Entscheidung des BFH
Der BFH hat den Fall an das FG Münster, das in der Vorinstanz entschieden hatte (Urteil vom 10.10.2019 , Az. 5 K 2662/16 U) zurückverwiesen, um zur Höhe der betreffenden Umsätze Aussagen zu treffen und zu prüfen, ob eine etwaige Privatnutzung von Fahrzeugen und Telefonen vorliege. Ferner müsse das Finanzgericht feststellen, in welcher Höhe Umsätze hinsichtlich der Lieferung von Essenscontainern und Medikamenten erbracht wurden, die (in diesem Fall) nicht unter die Steuerbefreiung fallen.

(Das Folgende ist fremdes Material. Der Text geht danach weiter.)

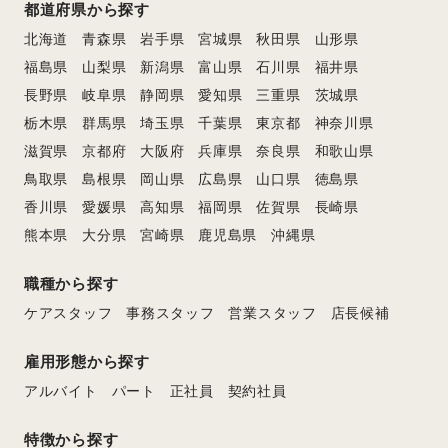
都道府県から探す
北海道
青森県
岩手県
宮城県
秋田県
山形県
福島県
山梨県
新潟県
富山県
石川県
福井県
長野県
岐阜県
静岡県
愛知県
三重県
茨城県
栃木県
群馬県
埼玉県
千葉県
東京都
神奈川県
滋賀県
京都府
大阪府
兵庫県
奈良県
和歌山県
鳥取県
島根県
岡山県
広島県
山口県
徳島県
香川県
愛媛県
高知県
福岡県
佐賀県
長崎県
熊本県
大分県
宮崎県
鹿児島県
沖縄県
職種から探す
ケアスタッフ
事務スタッフ
営業スタッフ
店長候補
雇用形態から探す
アルバイト
パート
正社員
契約社員
特徴から探す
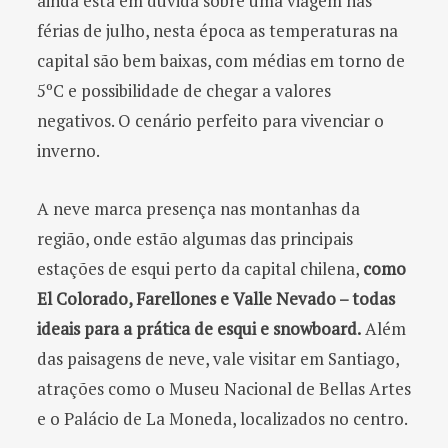
ainda está em dúvida sobre uma viagem nas
férias de julho, nesta época as temperaturas na
capital são bem baixas, com médias em torno de
5ºC e possibilidade de chegar a valores
negativos. O cenário perfeito para vivenciar o
inverno.
A neve marca presença nas montanhas da
região, onde estão algumas das principais
estações de esqui perto da capital chilena,
como
El Colorado, Farellones e Valle Nevado – todas
ideais para a prática de esqui e snowboard.
Além
das paisagens de neve, vale visitar em Santiago,
atrações como o Museu Nacional de Bellas Artes
e o Palácio de La Moneda, localizados no centro.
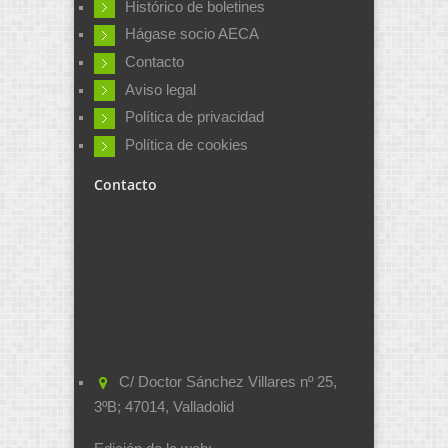
Histórico de boletines
Hágase socio AECA
Contacto
Aviso legal
Política de privacidad
Política de cookies
Contacto
C/ Doctor Sánchez Villares nº 25,
3ºB; 47014, Valladolid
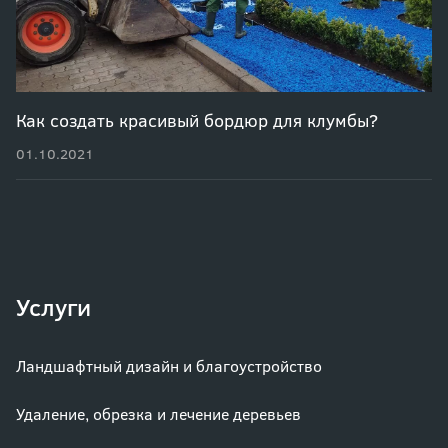
Как создать красивый бордюр для клумбы?
01.10.2021
Услуги
Ландшафтный дизайн и благоустройство
Удаление, обрезка и лечение деревьев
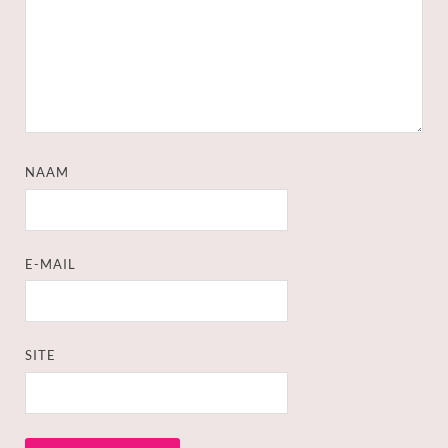
NAAM
E-MAIL
SITE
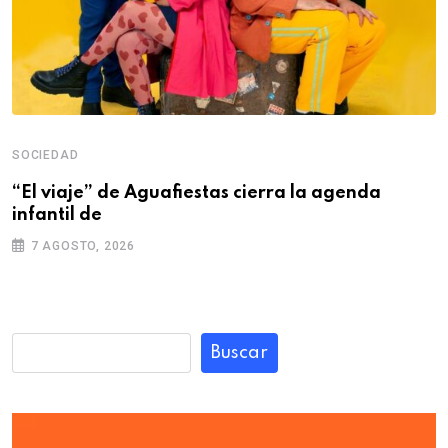
SOCIEDAD
“El viaje” de Aguafiestas cierra la agenda
infantil de
7 AGOSTO, 2026
Buscar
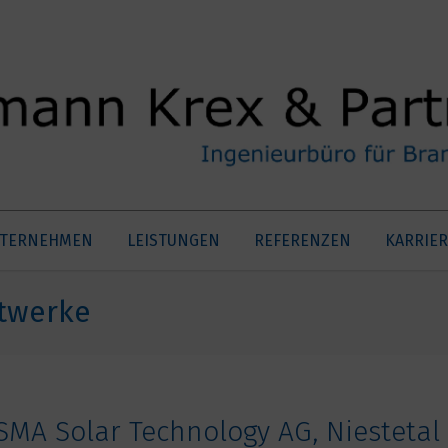
TERNEHMEN
LEISTUNGEN
REFERENZEN
KARRIER
ftwerke
SMA Solar Technology AG, Niestetal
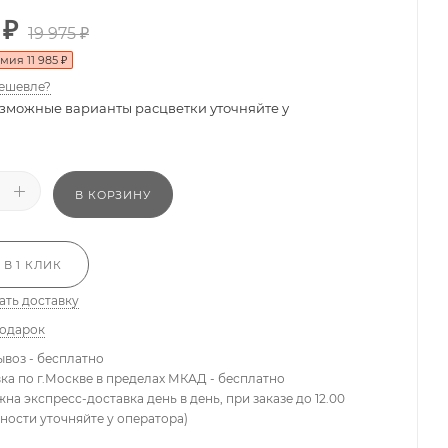
₽
19 975
₽
омия
11 985
₽
ешевле?
зможные варианты расцветки уточняйте у
В КОРЗИНУ
 В 1 КЛИК
ать доставку
подарок
ывоз - бесплатно
вка по г.Москве в пределах МКАД - бесплатно
жна экспресс-доставка день в день, при заказе до 12.00
ности уточняйте у оператора)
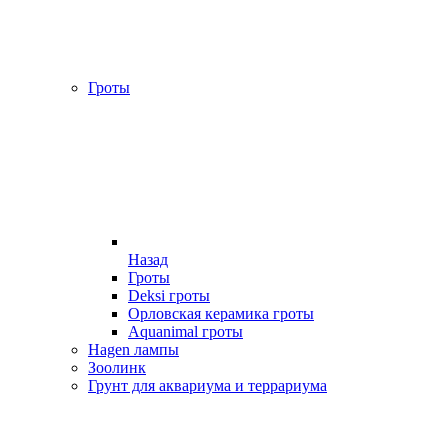
Гроты
Назад
Гроты
Deksi гроты
Орловская керамика гроты
Aquanimal гроты
Hagen лампы
Зоолинк
Грунт для аквариума и террариума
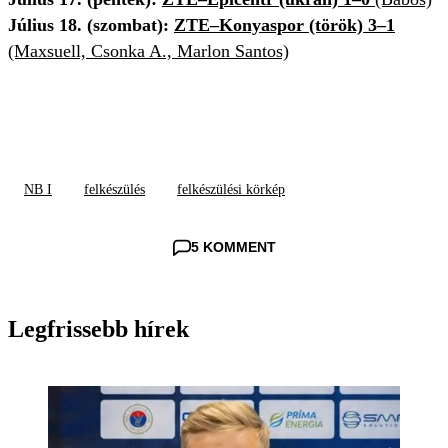
Július 18. (szombat):
ZTE–Konyaspor (török) 3–1
(Maxsuell, Csonka A., Marlon Santos)
NB I
felkészülés
felkészülési körkép
5 KOMMENT
Legfrissebb hírek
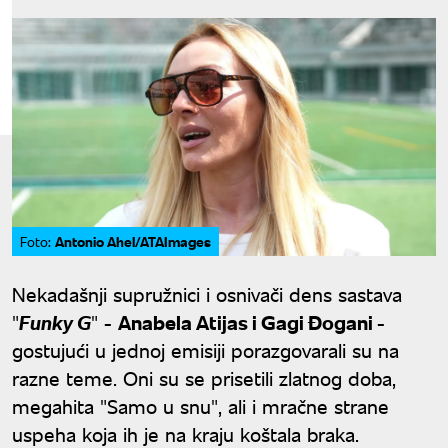
Antonio Ahel/ATAImages
Foto:
Nekadašnji supružnici i osnivači dens sastava
"
Funky G
" -
Anabela Atijas i Gagi Đogani
-
gostujući u jednoj emisiji porazgovarali su na
razne teme. Oni su se prisetili zlatnog doba,
megahita "Samo u snu", ali i mračne strane
uspeha koja ih je na kraju koštala braka.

Im Übrigen seien die Voraussetzungen des Art. 132 Abs. 1 Buchst. g MwStSystRL gegeben. Die Steuerbefreiung knüpft sowohl an leistungs- als auch an personenbezogene Voraussetzungen an. Es muss sich damit zunächst um „eng mit der Sozialfürsorge und der sozialen Sicherheit verbundene Dienstleistungen“ handeln. Der BFH geht davon aus, dass hier entsprechende Dienstleistungen durch die GmbH erbracht wurden. Die Beförderung erstrecke sich nicht nur auf den originären Transport der Personen, Notfall-Sets sowie Sauerstoff werden vorgehalten und bei Bedarf Begleitpersonen mitgenommen. Die Steuerbefreiung nach Art. 132 Abs. 1 Buchst. g MwStSystRL hängt nicht davon ab, wer Leistungsempfänger ist; es ist also unerheblich, dass Leistungen im Regelfall nicht gegenüber den beförderten Personen erbracht wurden. Ferner stell der BFH fest, dass die Klägerin richtlinienkonform eine anerkannte Einrichtung mit sozialem Charakter betreibe. Dafür spreche u.a. auch, dass die Kosten weitestgehend von Einrichtungen der sozialen Sicherheit übernommen werden. Soweit Taxi- und Mietwagenunternehmen mit den streitgegenständlichen Leistungen vergleichbare Leistungen erbringen, aber die weiteren Voraussetzungen der Unternehmensanerkennung nicht erfüllen, ist das Fehlen dieser Voraussetzungen für Wettbewerber nicht geeignet, eine Wettbewerbsverzerrung zu begründen. Diesen Unternehmen stünde es jedoch frei, sich auch um die o.g. Steuerbefreiung zu bemühen, indem sie die Voraussetzungen hierfür schaffen.
Fazit
§ 4 Nr. 17b UStG knüpft an die Voraussetzungen für die Steuerbefreiung die Bedingung, dass für die Beförderungsleistung die Fahrzeuge entsprechend eingerichtet und ausgestattet sind. Art. 132 Abs. 1 Buchst. g MwStSystRL ist hier weitsichtiger. Es kommt nicht nur auf die Beschaffung der Fahrzeuge an, sondern darauf, dass es sich um eine anerkannte Einrichtung mit sozialem Charakter handelt. Eine solche liegt i.d.R. vor, wenn die Kosten überwiegend von den Sozialversicherungsträgern übernommen werden.